Philip Bernhardt

Degree: Ed.D.

Professor and Associate Director of the Honors Program

Department: School of Education

Philip Bernhardt

Topics

Education Teacher Education

Expertise

  • Backwards design
  • General instructional practices (planning, assessment, classroom management)
  • Curricular alignment with state/common core standards
  • Formative assessment
  • Performance-based assessment
  • Project-based learning
  • New teacher induction
  • Effective instructional practices
  • New teacher mentoring and preparation
  • Social studies as a subject area
  • Teacher retention

About

Dr. Philip E. Bernhardt is a Professor of Secondary Education and Associate Director of the Honors Program. From July 2013 – August 2017 he served as the founding Chair of the Department of Secondary and K-12 Education and Educational Technology. Dr. Bernhardt has spent over two decades working in public schools, including eight years as a secondary social studies teacher working in co-taught classrooms. He also has experience as an AVID teacher and coached soccer and basketball at a number of high schools in the Washington, DC Metro area. Dr. Bernhardt has presented on topics that include co-taught classrooms, the barriers to higher education, academic tracking, teacher professional development, curriculum design and assessment, teacher education program design and teacher preparation, induction, and mentoring.
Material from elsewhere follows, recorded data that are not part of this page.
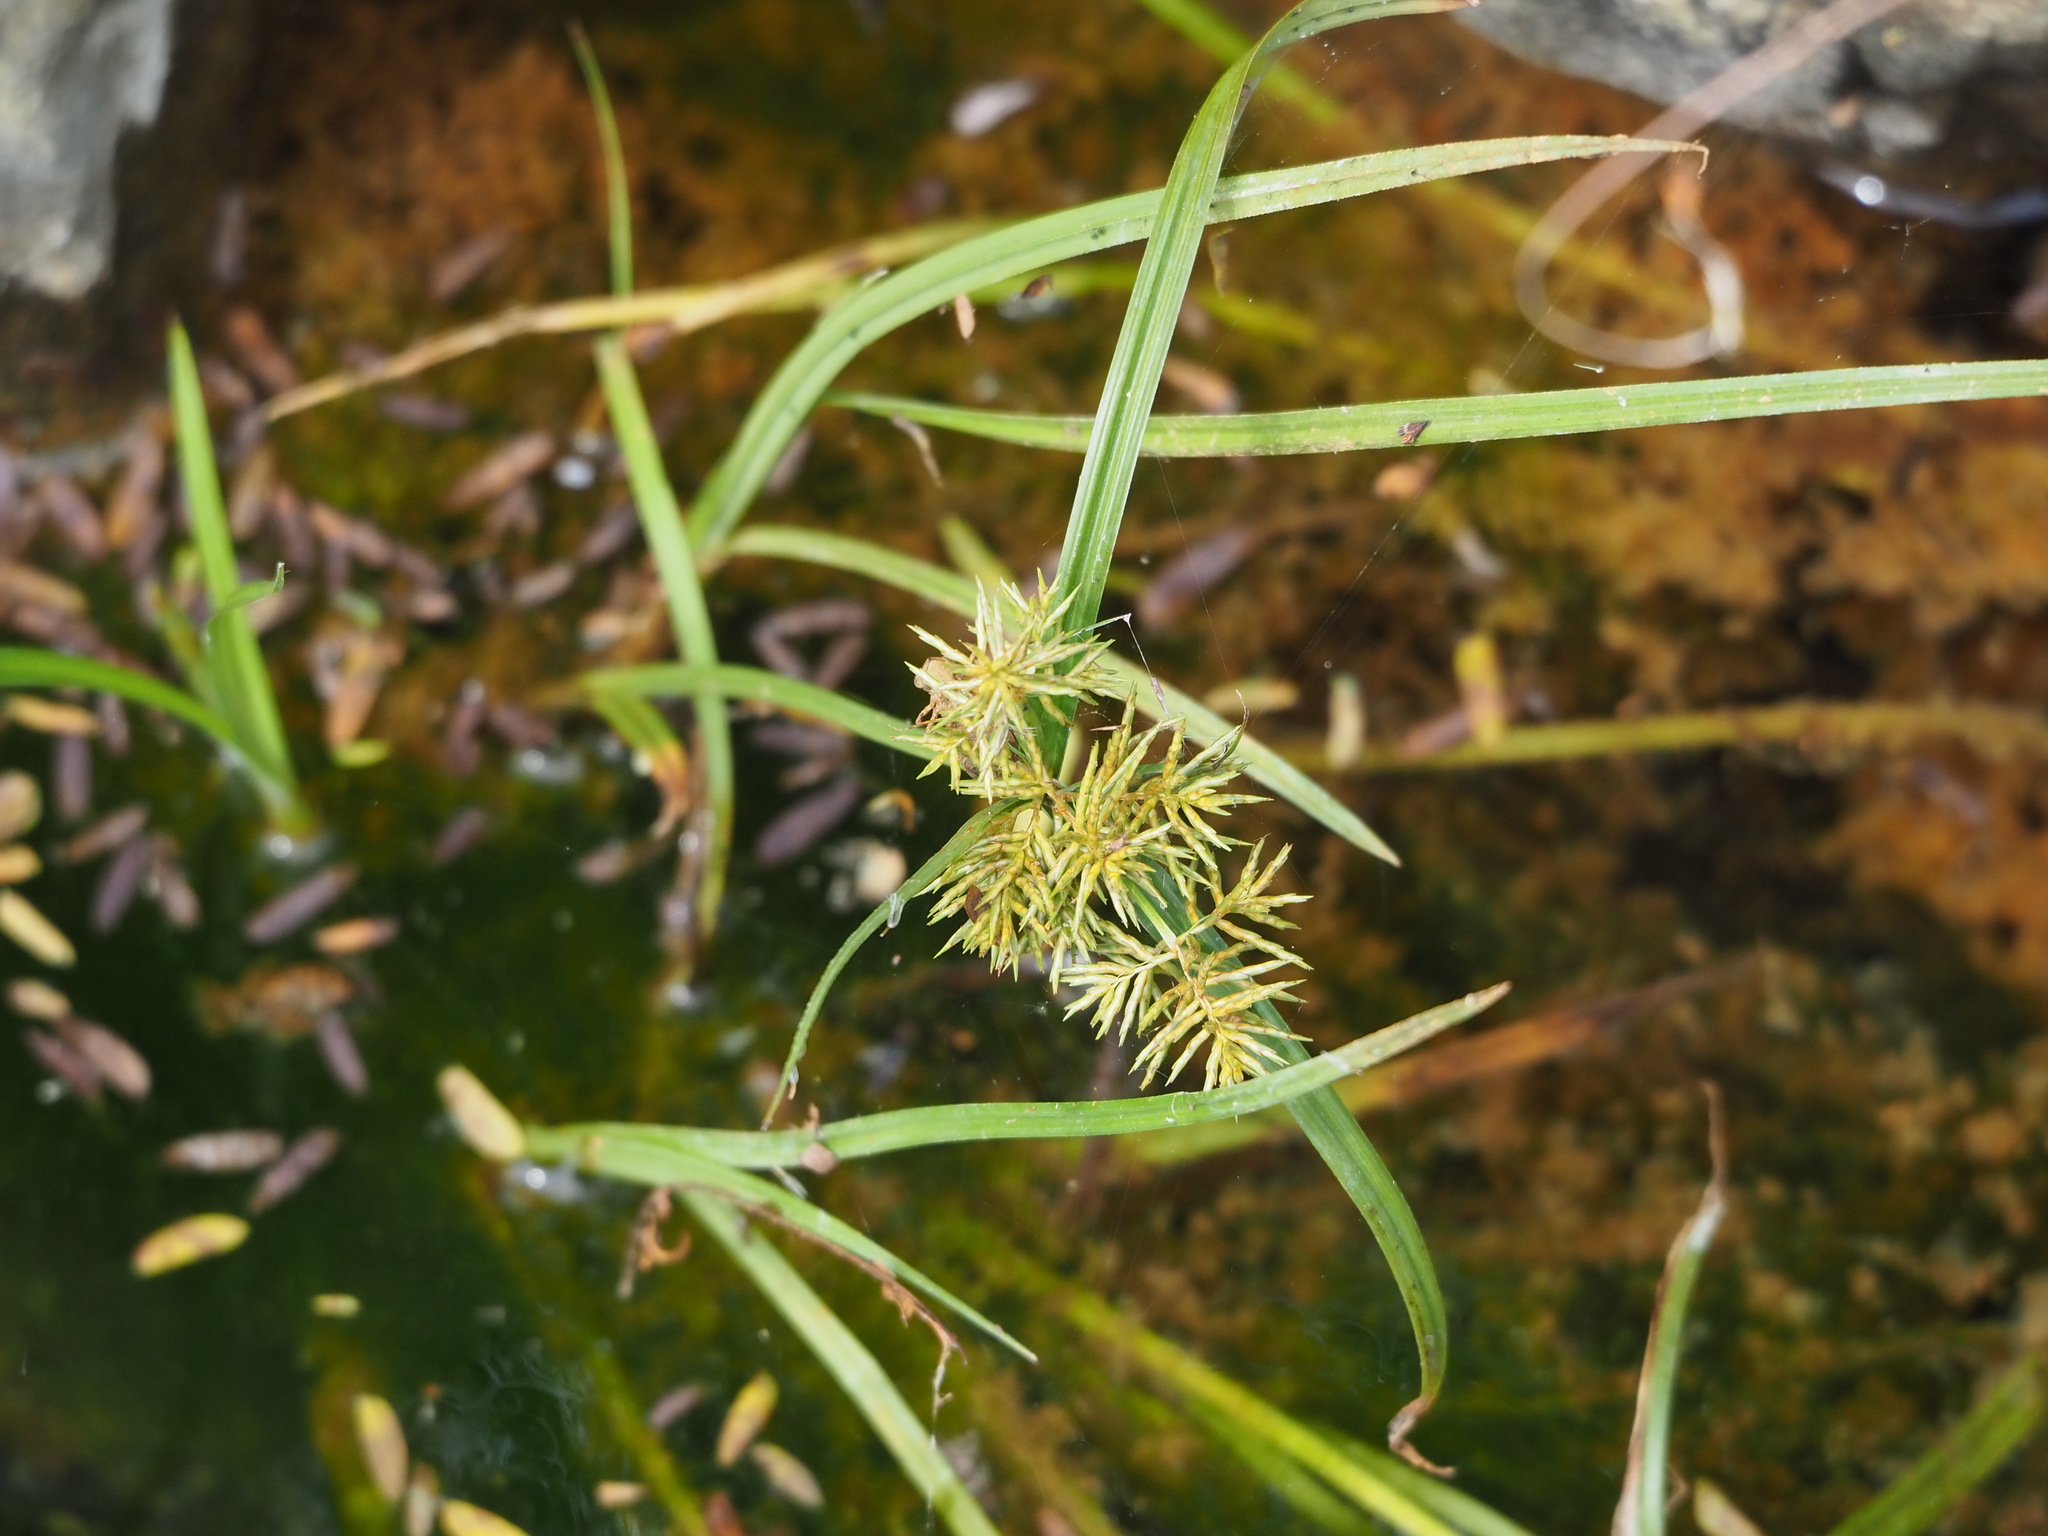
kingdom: Plantae
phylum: Tracheophyta
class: Liliopsida
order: Poales
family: Cyperaceae
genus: Cyperus
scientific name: Cyperus odoratus
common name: Fragrant flatsedge
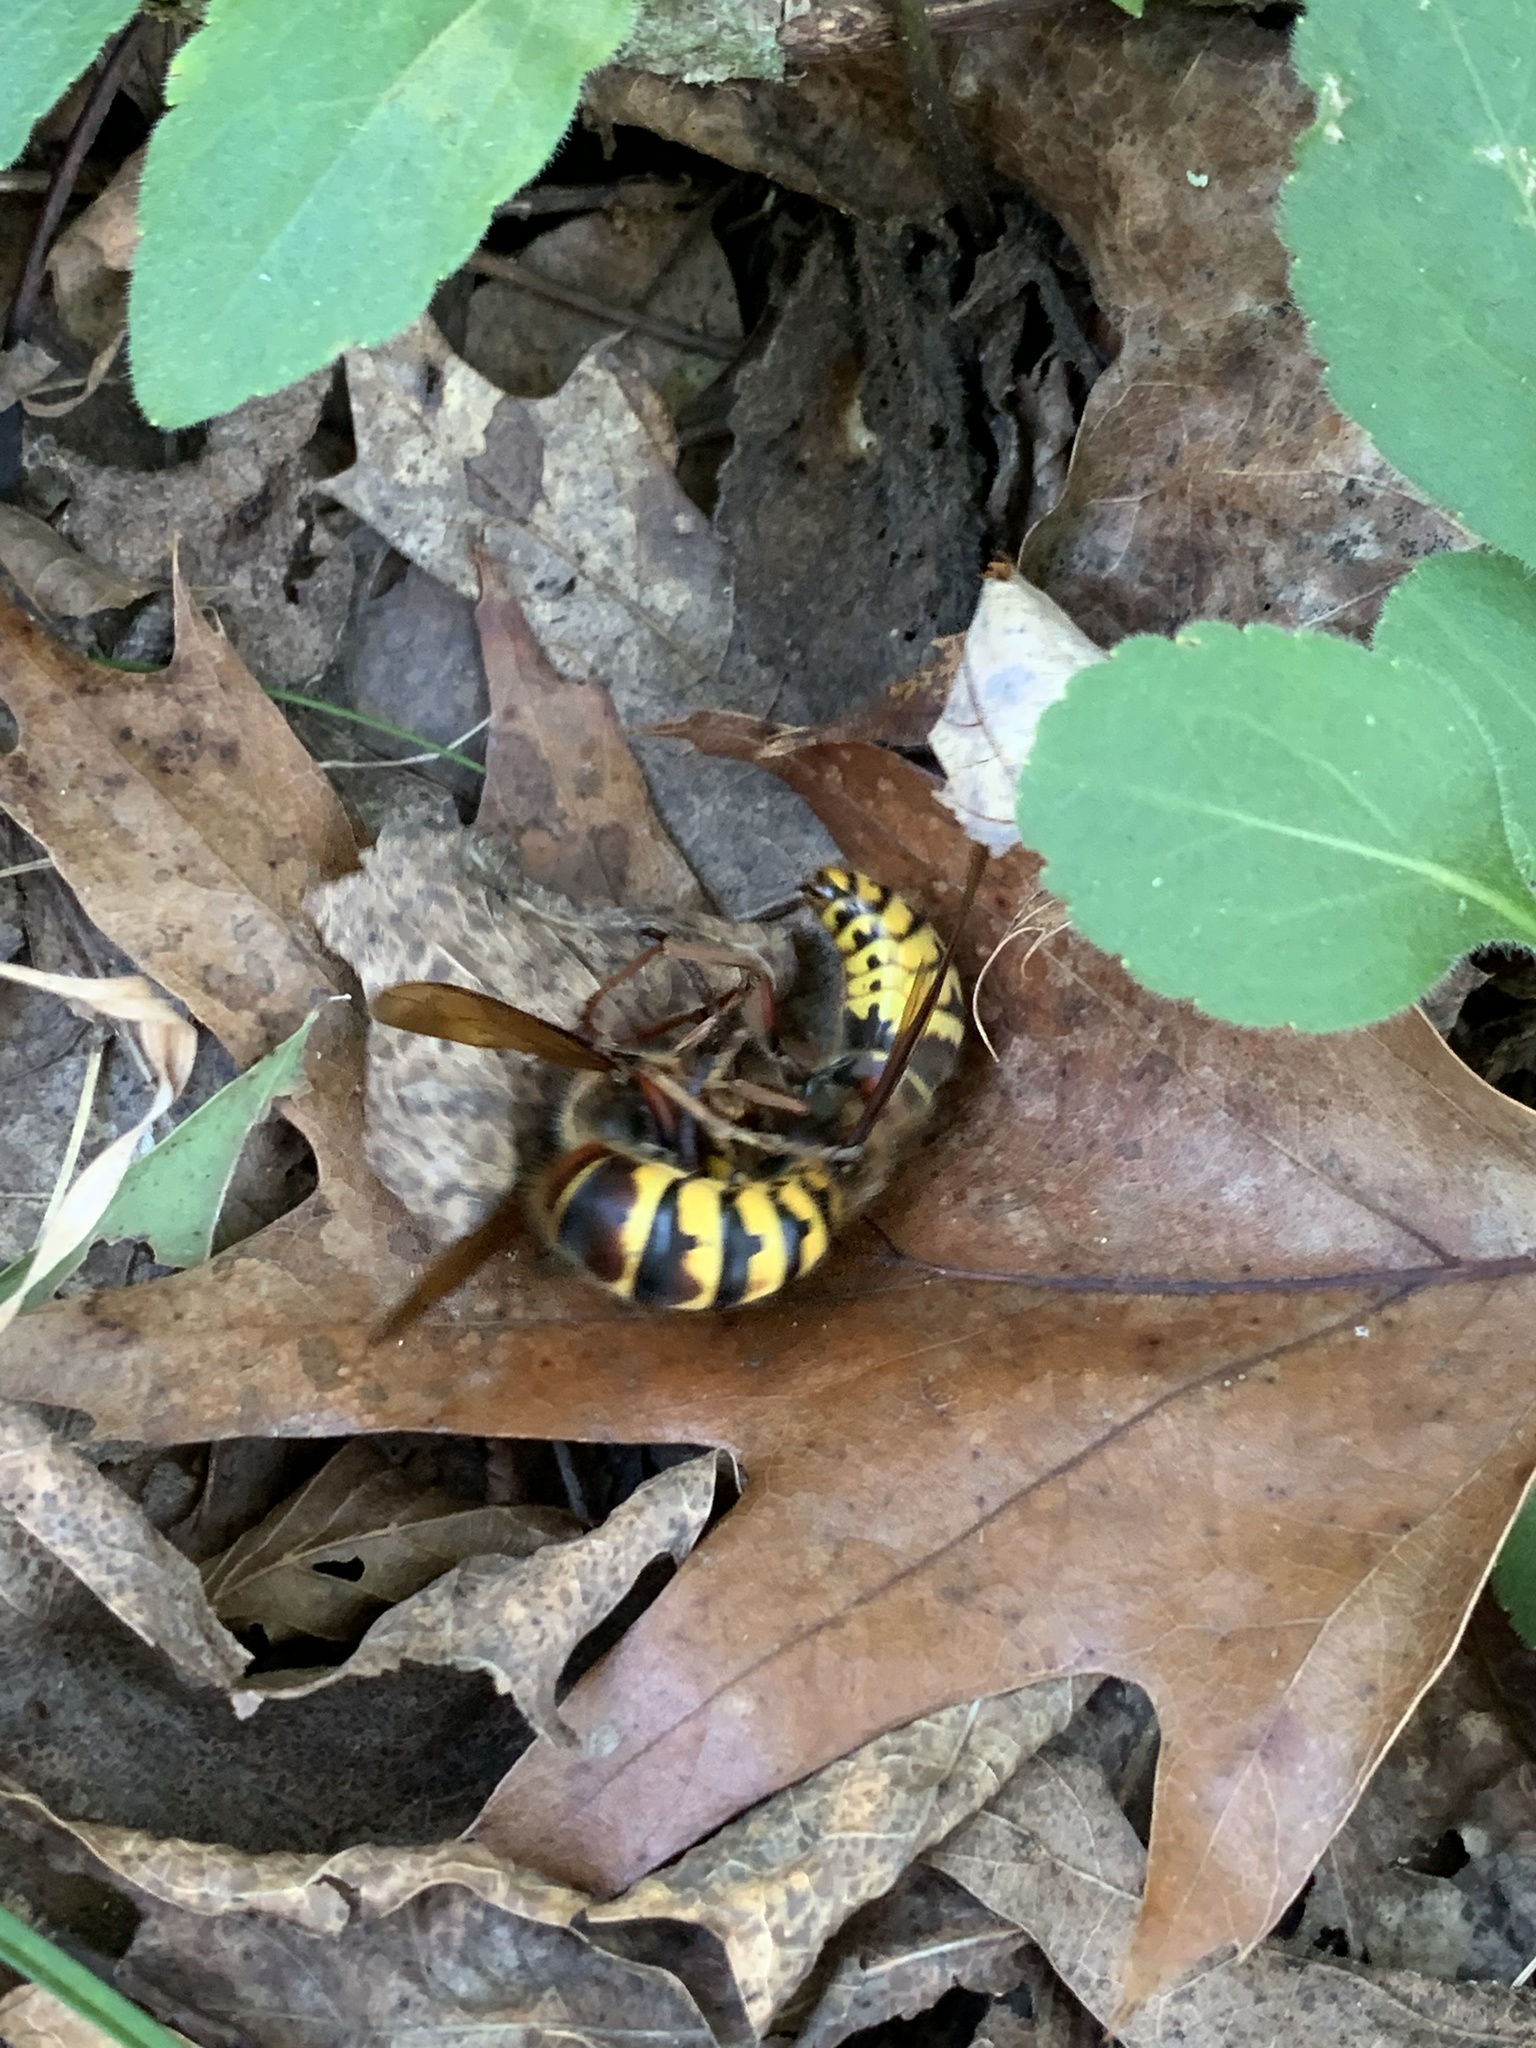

Dr. Bernhardt has published articles in numerous journals including The Journal of Educational Research and Practice, American Secondary Education, The Community School Journal, Current Issues in Education, The Qualitative Report, The Field Experience Journal, and Educational Leadership. He has chapters published in a number of texts including Teaching Social Studies: A Methods Book for Methods Teachers, What Really Works with Universal Design for Learning, and The Handbook of Research on Critical Thinking Strategies in Pre-Service Learning Environments. Dr. Bernhardt recently had three chapters published in the Encyclopedia of Psychology in the Real World: Education (Routledge).

Dr. Bernhardt co-authored Digital Citizenship: Promoting Wellness for Thriving in a Connected World, a textbook designed to help secondary students better understand and address the unintended consequences of the habitual use of the internet and social media. He also co-edited two different texts on preparing mentor teachers and university-based educators to effectively support teacher candidate learning. Both of these texts were published in late 2020 through Rowman and Littlefield. Dr. Bernhardt also recently published two edited texts focusing on the systematic ways in which childhood trauma and resiliency development are being addressed in the preparation of teachers. These texts are published through Information Age Press (IAP). One of these texts was nominated for the 2023 Gloria Ladson Billing Outstanding Book Award, American Association of Colleges for Teacher Education (AACTE). A third book in this series (Contemporary Perspectives on Developing Trauma-Informed Teachers), which Dr. Bernhardt is a co-editor, is in its planning stages.

Dr. Bernhardt earned his M.A.T in Social Studies Education from Boston University and received his Doctorate in Curriculum and Instruction from George Washington University in Washington, DC.